NEW YORK – Little Jimmy Fitzgibbons has toppled the hug coupons market today, the Penguin has learned. The plucky seven year-old launched the nation into a new recession after giving his mother a birthday hug coupon totaling “infinity hugs.” Reports indicate that he passed out several identical vouchers to half a dozen other relatives for Christmas.
“Children make up 22% of the United States population, totaling 73,399,342 service providers according to 2018 census data,” commented Jim Cramer of Mad Money, “With one to three ‘free’ hugs allotted annually for dads and five to ten for moms, adjusting for single-parent households, which account for 16% of families, we’re talking an industry volume of 419 million to 931 million units annually… and that’s just in the U.S. The global market just can’t sustain the output Fitzgibbons has introduced.”
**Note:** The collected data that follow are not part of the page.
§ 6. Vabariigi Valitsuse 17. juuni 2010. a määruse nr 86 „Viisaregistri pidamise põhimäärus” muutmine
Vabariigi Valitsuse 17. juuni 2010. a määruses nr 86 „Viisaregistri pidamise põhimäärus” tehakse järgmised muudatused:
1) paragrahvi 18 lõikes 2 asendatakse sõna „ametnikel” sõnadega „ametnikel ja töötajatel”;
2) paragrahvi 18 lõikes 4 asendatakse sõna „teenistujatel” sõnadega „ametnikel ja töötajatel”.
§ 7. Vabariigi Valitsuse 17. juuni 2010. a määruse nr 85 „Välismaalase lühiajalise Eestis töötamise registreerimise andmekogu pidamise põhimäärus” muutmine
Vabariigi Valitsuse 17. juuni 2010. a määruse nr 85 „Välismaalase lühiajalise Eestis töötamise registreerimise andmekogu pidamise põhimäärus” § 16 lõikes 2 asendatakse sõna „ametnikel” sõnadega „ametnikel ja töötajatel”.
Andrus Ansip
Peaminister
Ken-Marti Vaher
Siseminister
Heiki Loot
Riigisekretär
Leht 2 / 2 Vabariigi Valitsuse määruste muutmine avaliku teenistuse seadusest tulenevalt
The Great Hug Crisis has already bankrupted the Chinese economy, where hug rates were already overinflated following the influx since the end of the One Child Policy.
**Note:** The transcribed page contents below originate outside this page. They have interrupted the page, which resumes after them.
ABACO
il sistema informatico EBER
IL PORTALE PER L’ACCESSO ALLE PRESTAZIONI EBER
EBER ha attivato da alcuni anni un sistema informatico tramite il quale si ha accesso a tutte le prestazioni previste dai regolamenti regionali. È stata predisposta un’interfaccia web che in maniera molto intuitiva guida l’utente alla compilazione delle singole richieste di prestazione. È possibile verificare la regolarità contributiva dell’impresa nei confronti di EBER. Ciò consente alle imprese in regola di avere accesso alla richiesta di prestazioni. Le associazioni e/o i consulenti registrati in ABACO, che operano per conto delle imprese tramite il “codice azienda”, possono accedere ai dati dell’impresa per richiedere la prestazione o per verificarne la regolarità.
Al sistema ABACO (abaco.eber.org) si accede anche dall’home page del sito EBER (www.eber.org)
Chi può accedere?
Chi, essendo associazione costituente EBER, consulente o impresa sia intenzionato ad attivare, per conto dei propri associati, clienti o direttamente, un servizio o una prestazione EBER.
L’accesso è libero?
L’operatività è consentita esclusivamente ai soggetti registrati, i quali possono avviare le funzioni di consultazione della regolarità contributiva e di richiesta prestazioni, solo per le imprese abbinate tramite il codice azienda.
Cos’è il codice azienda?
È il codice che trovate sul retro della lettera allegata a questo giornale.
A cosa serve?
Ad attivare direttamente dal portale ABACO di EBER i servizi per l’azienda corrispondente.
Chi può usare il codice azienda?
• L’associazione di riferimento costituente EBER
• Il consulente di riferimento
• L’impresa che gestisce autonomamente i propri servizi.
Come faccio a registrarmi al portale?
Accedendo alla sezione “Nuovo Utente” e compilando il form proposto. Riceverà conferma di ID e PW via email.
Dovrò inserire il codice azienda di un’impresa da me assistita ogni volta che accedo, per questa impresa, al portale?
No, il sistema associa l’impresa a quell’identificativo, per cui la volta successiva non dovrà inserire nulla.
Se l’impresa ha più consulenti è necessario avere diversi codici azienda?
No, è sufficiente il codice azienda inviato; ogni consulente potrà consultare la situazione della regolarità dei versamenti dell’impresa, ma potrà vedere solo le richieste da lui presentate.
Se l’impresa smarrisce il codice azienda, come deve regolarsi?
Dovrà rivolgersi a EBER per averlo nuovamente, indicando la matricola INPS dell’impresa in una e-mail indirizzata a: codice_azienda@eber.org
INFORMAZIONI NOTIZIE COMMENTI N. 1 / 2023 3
“We had a lot of money tied up in foreign hugs and now it’s all gone, all of it,” said inconsolable hedge fund manager, Chadwick R. Dinkelvoss, throwing himself off of his Manhattan office building.
Some politicians saw a silver lining in the doom and gloom of downward spiraling markets, however.
“We can always just print more hugs,” said Senator Bernie Sanders, “The little boy, however, must be taxed. Nobody should be out there giving a billion hugs.”
Vice President Biden consoled Fitzgibbons during a bizarre town hall, assuring the upset child that even though he had tanked the economy, Biden would still be there to give those hugs to Mrs. Fitzgibbons.